- Problem description: Reproduce, exactly and only, the lines of the data that follows from the one containing "Cotización Gratis" down to the one containing "Тя има наистина фантасм", without pictures.

- Records to use:

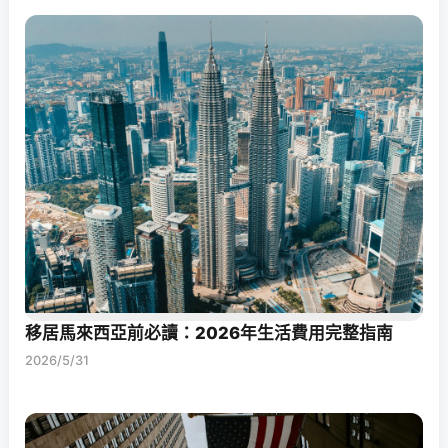
移居馬來西亞前必讀：2026年生活費用完整指南
2026/5/31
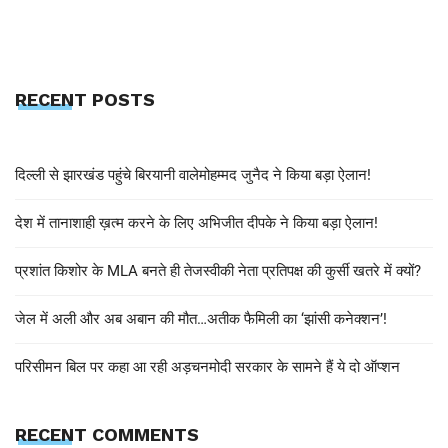
RECENT POSTS
दिल्ली से झारखंड पहुंचे बिरयानी वालेमोहम्मद जुनैद ने किया बड़ा ऐलान!
देश में तानाशाही ख़त्म करने के लिए अभिजीत दीपके ने किया बड़ा ऐलान!
प्रशांत किशोर के MLA बनते ही तेजस्वीकी नेता प्रतिपक्ष की कुर्सी खतरे में क्यों?
जेल में अली और अब अबान की मौत…अतीक फैमिली का ‘झांसी कनेक्शन’!
परिसीमन बिल पर कहा आ रही अड़चनमोदी सरकार के सामने हैं ये दो ऑप्शन
RECENT COMMENTS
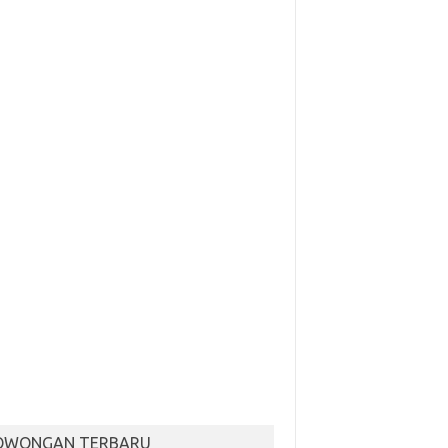
OWONGAN TERBARU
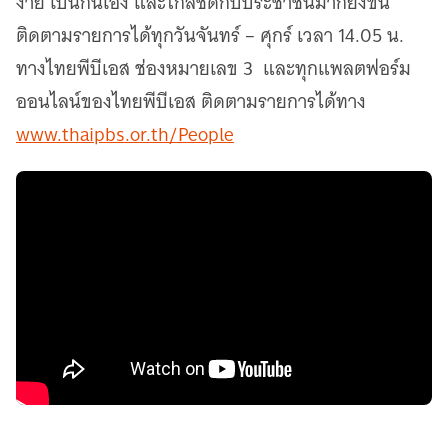
ง่าย เป็นกันเอง และใกล้ชิดกับประชาชนมากยิ่งขึ้น
ติดตามรายการได้ทุกวันจันทร์ – ศุกร์ เวลา 14.05 น.
ทางไทยพีบีเอส ช่องหมายเลข 3 และทุกแพลตฟอร์ม
ออนไลน์ของไทยพีบีเอส ติดตามรายการได้ทาง
www.thaipbs.or.th/People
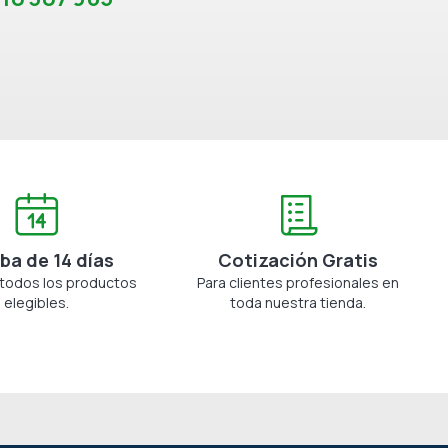
ba de 14 días
Cotización Gratis
 todos los productos
Para clientes profesionales en
elegibles.
toda nuestra tienda.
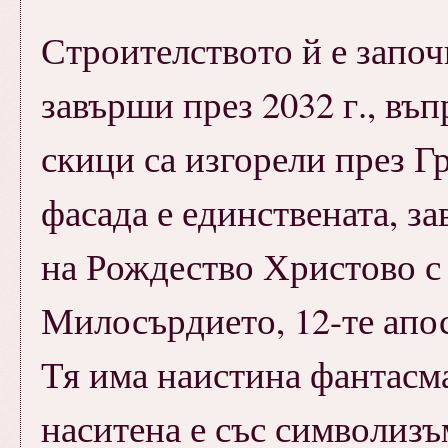
Строителството й е започн
завърши през 2032 г., въп
скици са изгорели през Г
фасада е единствената, за
на Рождество Христово с
Милосърдието, 12-те апос
Тя има наистина фантасм
наситена е със символизъ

- Result for this exercise:
Cotización Gratis
 todos los productos
Para clientes profesionales en
elegibles.
toda nuestra tienda.
Строителството й е започн
завърши през 2032 г., въп
скици са изгорели през Г
фасада е единствената, за
на Рождество Христово с
Милосърдието, 12-те апос
Тя има наистина фантасм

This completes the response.